Vought reminds us that for all the differences in particular styles and outlook under each President, the success of the melting pot to bring Americans together survived the attacks it faced by nativists out the 1882 Chinese Exclusion Act and even after joining with eugenicists in the 1910s and 20s. This mistaken coalition would finally meet defeat when their connection to the fascist movements of Europe became evident in the 1930s. Each President, in his own way, perpetuated and revitalized the melting pot vision, no less in the 1920s than in the eras preceding and following it. Vought’s study places each administration in its proper place of importance. The 1920s were not the simplistically “isolationist” years they are portrayed to be by the “historical consensus.” Vought dispels those falsehoods with solid and powerful prose (grounded in meticulous research) without any of the snide derision that usually accompanies descriptions of the Coolidge Era and the 1920s. Vought does not succumb to the trap that befalls too many of accusing the 1920s for what the 1930s wrought in immigration. Vought clearly explains the Coolidge policy and how the virtual end of immigration and asylum took place under Hoover, not before, driven as #31 was by different motivations and different challenges. Coolidge’s role in immigration was not as provincial, exclusionary or destructive as is commonly thought.
The Bully Pulpit and the Melting Pot merits a place in the current discourse on immigration, especially with all the emotion that the subject has long engendered. The insights of experience, recalled for us by Vought, need to be examined again not only in tempering the false claims that are hurled whenever restriction is proposed but also in the careful crafting of sound and common sense responses for future policy.

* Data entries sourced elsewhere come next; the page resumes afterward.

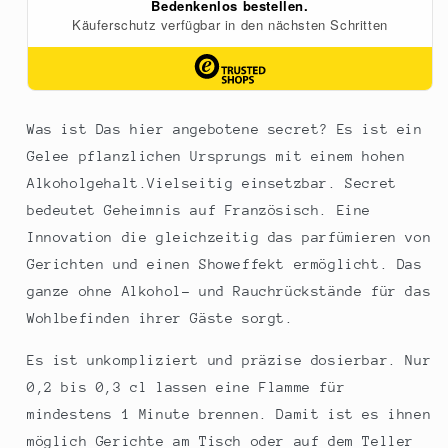
Was ist Das hier angebotene secret? Es ist ein
Gelee pflanzlichen Ursprungs mit einem hohen
Alkoholgehalt.Vielseitig einsetzbar. Secret
bedeutet Geheimnis auf Französisch. Eine
Innovation die gleichzeitig das parfümieren von
Gerichten und einen Showeffekt ermöglicht. Das
ganze ohne Alkohol- und Rauchrückstände für das
Wohlbefinden ihrer Gäste sorgt.
Es ist unkompliziert und präzise dosierbar. Nur
0,2 bis 0,3 cl lassen eine Flamme für
mindestens 1 Minute brennen. Damit ist es ihnen
möglich Gerichte am Tisch oder auf dem Teller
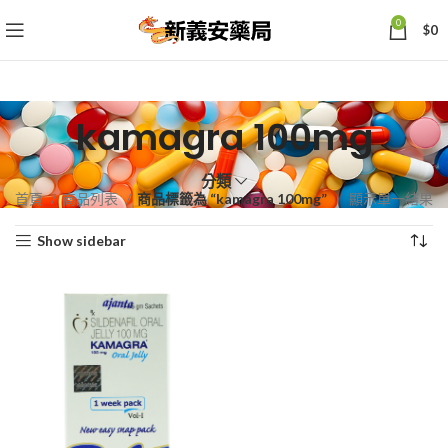
0
$
0
kamagra 100mg
分類
首頁
商品列表
商品標籤為 “kamagra 100mg”
顯示單一結果
Show sidebar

Coolidge belongs in the proud tradition of those brave advocates of America’s great melting pot. Coolidge’s balanced approach of gradual assimilation, keeping the door ajar not shut completely, calls for new consideration. His policy grounded in the mutual responsibility to serve and help one another, because of man’s common spiritual nature and equality before God, was not the total exclusion of immigrants as is mistakenly indicated any more than all restriction is inherently bigoted or prejudiced today.
Coolidge demonstrated that restriction was about something more than the motives of genetics or ethnicity or even Hoover’s “individualism,” it was about preserving opportunity so that everyone can find opportunity here by gradually absorbing into shared citizenship. It was a practical demonstration of serving and being served, as our common humanity obligated. This citizenship was not about quantity but about quality, not about the cheap labor desired by “Big Business” but about allowing the melting pot time to work as it was designed for the betterment of everyone involved. This was not to make-over America into some convoluted vision of sterility or “sameness,” but Coolidge championed the vibrancy and diversity of backgrounds America’s melting pot had always been. This work had to balance the welfare of those already here without compromising the principles of liberty and law that made the whole structure possible in the first place. By upholding some measure of restriction while keeping the “back doors” of Mexico and Canada open, the immigration policy of the 1920s (lasting as it did for nearly 30 years) would continue to grow opportunity for everyone’s future progress.